In The Sea, Danish cartoonist Rikke Villadsen presents this concept in the simplest, starkest terms. There’s a man on a boat and he’s talking. Talking and talking and talking. Mostly what he talks about is what he is. A sailor. It’s very important to him that he prove this to somebody outside the panel, outside the book even, when they call him a fisherman. It’s a tale told in bawdy tattoos meant to express memories that no one else can access but him, a tale of swagger that is supposed to somehow change the old man in our eyes from the scraggly, struggling one we see before us.

As any profession-obsessed man will tell you, there are hierarchies within any field of work, and it’s very important for some men to make sure you know that they are not part of the elite, while there are plenty more than want to make sure you don’t think their position is lowly. Somewhere in the hierarchies of seamen, in context of this story, sailor is above fisherman. It makes sense. The implication of a sailor is that he left home, saw things that no one else has seen, had adventures, sowed some wild oats. The implication of a fisherman is that he stayed at home, waited for things to come to him.

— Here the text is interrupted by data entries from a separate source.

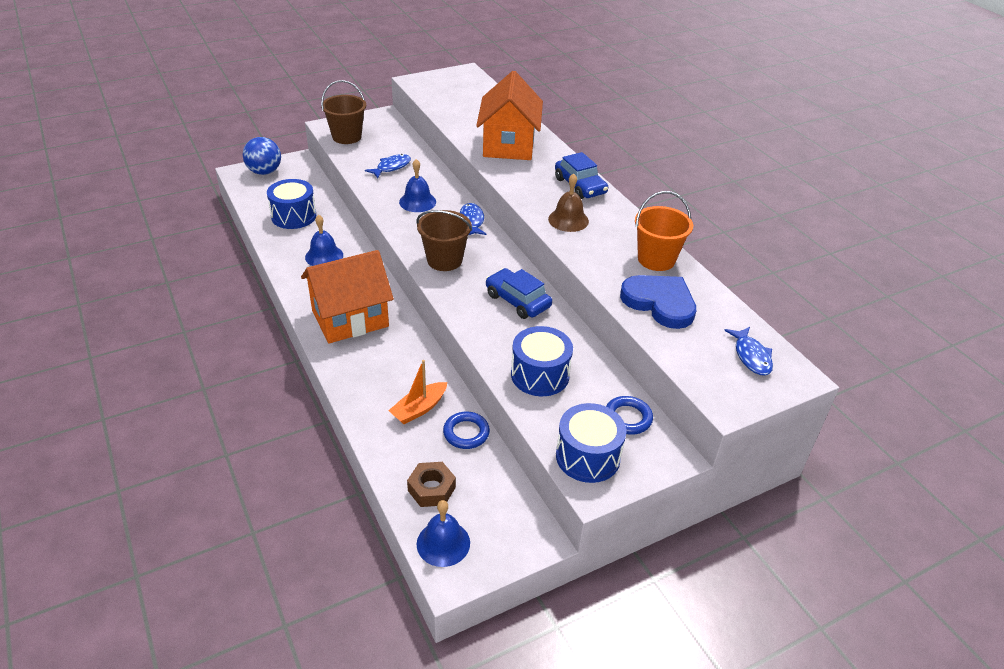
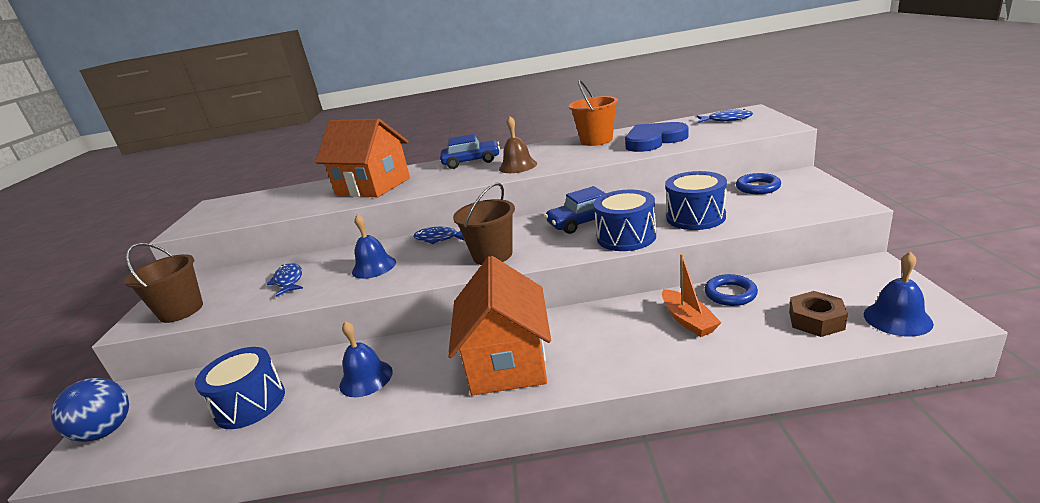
camera: 60 degrees left, 15 degrees down
(588, 456) = (807, 203): blue drum -> blue drum (626, 237)

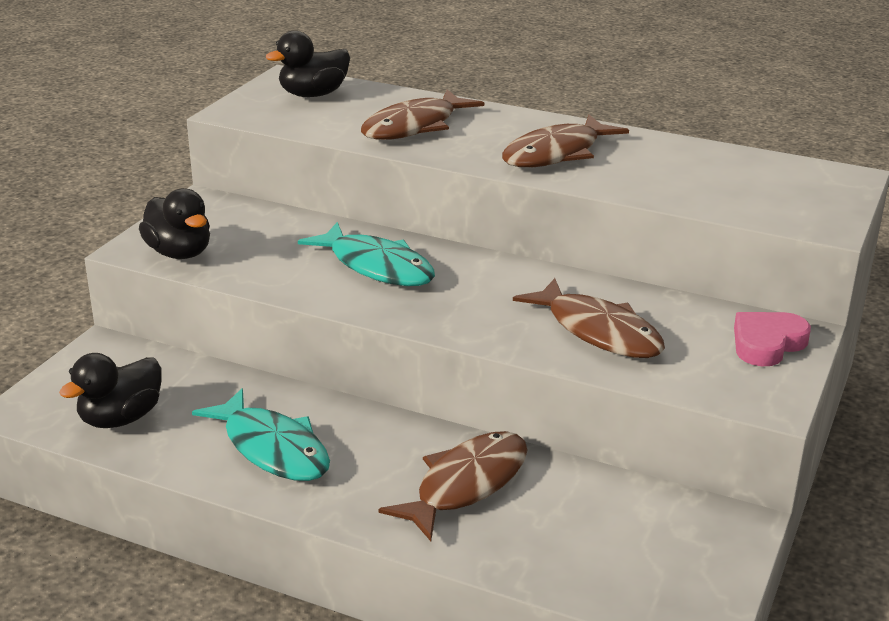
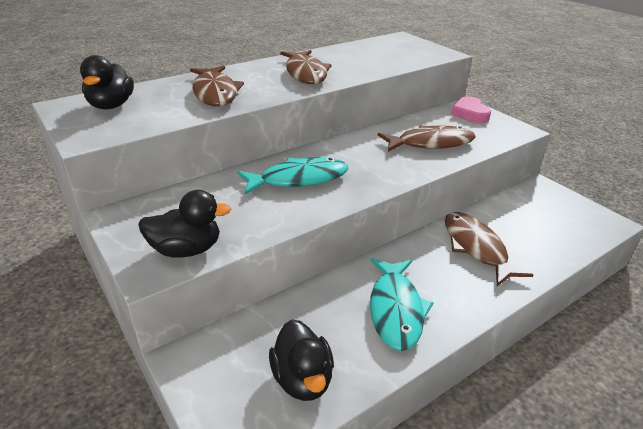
camera: 60 degrees left, 5 degrees up
(272, 448) = (395, 309): turquoise fish -> turquoise fish turned 105 degrees clockwise

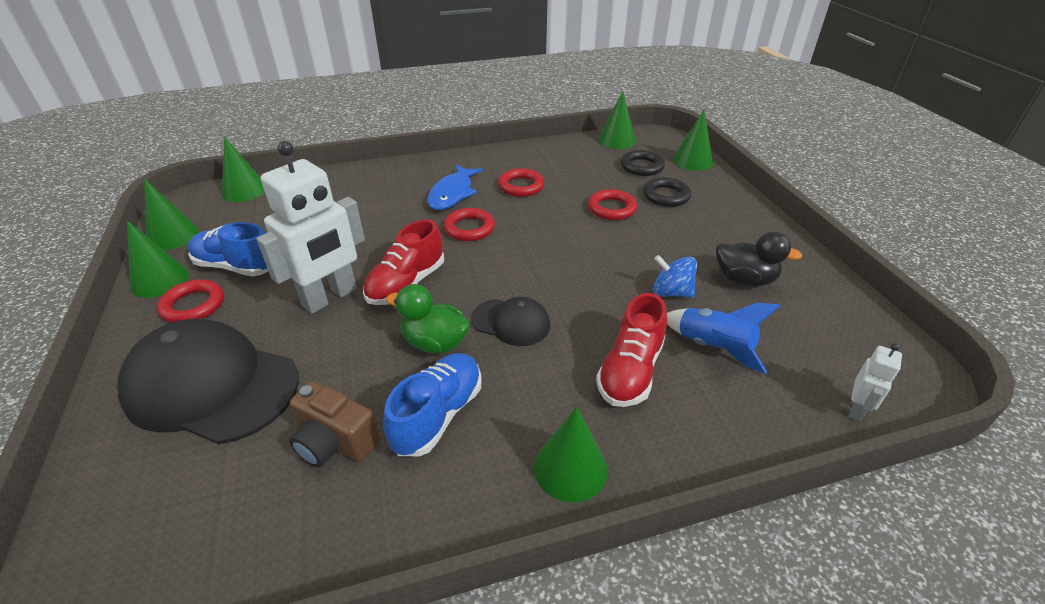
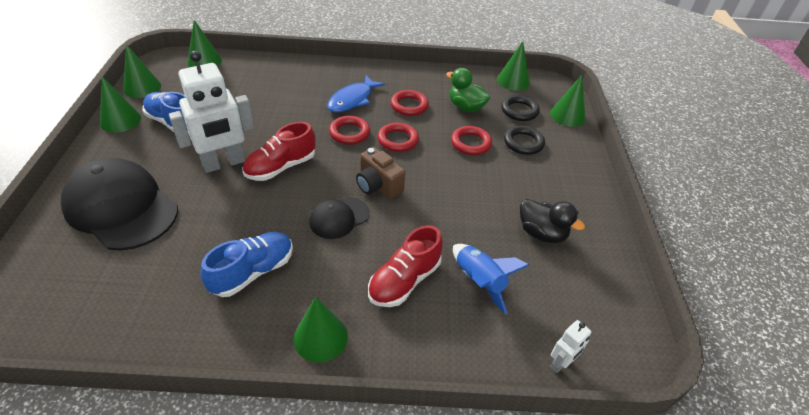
camera: 15 degrees right, 5 degrees up
(193, 305) = (133, 145): red ring -> red ring (398, 140)
(335, 442) = (178, 270): brown camera -> brown camera (378, 185)
(435, 343) = (277, 218): green duck -> green duck (465, 107)
(511, 322) = (339, 218): black cap -> black cap turned 105 degrees clockwise
(671, 292) = (474, 228): blue spinning top -> none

This rambling justification turns salty when he brings out of the sea a talking fish and talking baby, who settle into the boat enough to make him feel attacked about his sense of identity, mocked that they don’t quite accept that he is a sailor more than he is a fisherman, and too amused at the very serious business of being who he is and not who they say he is.

Villadsen acknowledges that there is a universe beyond this old man’s pride, and contrasts his claustrophobic with a very mysterious sex scene involving a woman walking a beach and then happening upon a lighthouse. This will all come into play at the end, following arguments on the boat where the old man defends the status of his past and slowly begins to fathom that his interaction with his mysterious visitors might be a sign of disintegration. As the seas themselves become tumultuous and threatening, the old man is challenged to keep ahold of himself and the image he has built up of himself.

But if the sea is about anything, it’s about rebirth, and Villadsen delivers a small story of intimate proportions about the burdens people carry, the ones they inflict upon themselves, and the breaks in that pain that can happen, but often through struggle. These things don’t have to go on forever.